The last step is to enable Graylog during the operating system’s startup:
sudo systemctl daemon-reload
sudo systemctl enable graylog-server.service
sudo systemctl start graylog-server.service
sudo systemctl --type=service --state=active | grep graylog
The next step is to ingest messages into your Graylog and extract the messages with extractors or use the Pipelines to work with the messages.
SELinux information
policycoreutils-python
installed to manage SELinux.If you’re using SELinux on your system, you need to take care of the following settings:
- Allow the web server to access the network:
sudo setsebool -P httpd_can_network_connect 1
- If the policy above does not comply with your security policy, you can also allow access to each port individually:
- Graylog REST API and web interface:
sudo semanage port -a -t http_port_t -p tcp 9000
- Elasticsearch (only if the HTTP API is being used):
sudo semanage port -a -t http_port_t -p tcp 9200
- Graylog REST API and web interface:
- Allow using MongoDB’s default port (27017/tcp):
sudo semanage port -a -t mongod_port_t -p tcp 27017
If you run a single server environment with NGINX or Apache proxy, enabling the Graylog REST API is enough. All other rules are only required in a multi-node setup.
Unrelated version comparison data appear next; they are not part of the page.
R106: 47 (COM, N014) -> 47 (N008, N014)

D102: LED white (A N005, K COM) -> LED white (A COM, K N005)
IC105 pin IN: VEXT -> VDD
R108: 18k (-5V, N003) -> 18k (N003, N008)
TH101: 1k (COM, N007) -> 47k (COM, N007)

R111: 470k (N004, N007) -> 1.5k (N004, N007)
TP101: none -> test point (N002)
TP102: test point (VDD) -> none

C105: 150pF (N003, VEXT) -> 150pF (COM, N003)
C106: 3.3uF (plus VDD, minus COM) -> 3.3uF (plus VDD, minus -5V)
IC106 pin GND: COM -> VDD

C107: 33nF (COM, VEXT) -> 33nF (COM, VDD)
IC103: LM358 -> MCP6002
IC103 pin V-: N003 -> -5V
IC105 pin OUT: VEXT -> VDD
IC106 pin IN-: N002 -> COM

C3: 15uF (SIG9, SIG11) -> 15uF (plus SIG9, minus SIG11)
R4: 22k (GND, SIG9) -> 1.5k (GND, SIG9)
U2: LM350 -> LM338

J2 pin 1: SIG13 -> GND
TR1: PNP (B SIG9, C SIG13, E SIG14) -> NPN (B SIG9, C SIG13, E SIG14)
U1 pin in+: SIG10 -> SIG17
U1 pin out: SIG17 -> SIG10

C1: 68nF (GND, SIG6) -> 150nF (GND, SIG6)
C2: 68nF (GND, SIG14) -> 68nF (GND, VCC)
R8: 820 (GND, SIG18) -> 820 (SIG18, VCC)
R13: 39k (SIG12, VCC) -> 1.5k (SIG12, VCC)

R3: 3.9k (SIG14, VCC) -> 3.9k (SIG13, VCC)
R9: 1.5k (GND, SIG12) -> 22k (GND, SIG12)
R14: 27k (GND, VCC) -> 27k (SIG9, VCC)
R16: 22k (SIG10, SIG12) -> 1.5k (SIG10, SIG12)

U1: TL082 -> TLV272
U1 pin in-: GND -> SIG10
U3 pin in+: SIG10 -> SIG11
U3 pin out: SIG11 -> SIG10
Having SELinux disabled during installation and enabling it later, requires you to manually check the policies for MongoDB, Elasticsearch and Graylog.
Further reading
- https://www.nginx.com/blog/nginx-se-linux-changes-upgrading-rhel-6-6/
- https://wiki.centos.org/HowTos/SELinux
- https://wiki.centos.org/TipsAndTricks/SelinuxBooleans
- http://www.serverlab.ca/tutorials/linux/administration-linux/troubleshooting-selinux-centos-red-hat/
- https://access.redhat.com/documentation/en-US/Red_Hat_Enterprise_Linux/7/html/SELinux_Users_and_Administrators_Guide/
- https://www.digitalocean.com/community/tutorials/an-introduction-to-selinux-on-centos-7-part-1-basic-concepts
Multiple Server Setup
If you plan to have multiple server taking care of different roles in your cluster like we have in this big production setup you need to modify only a few settings. This is covered in our Multi-node Setup guide. The default file location guide will give you the file you need to modify in your setup.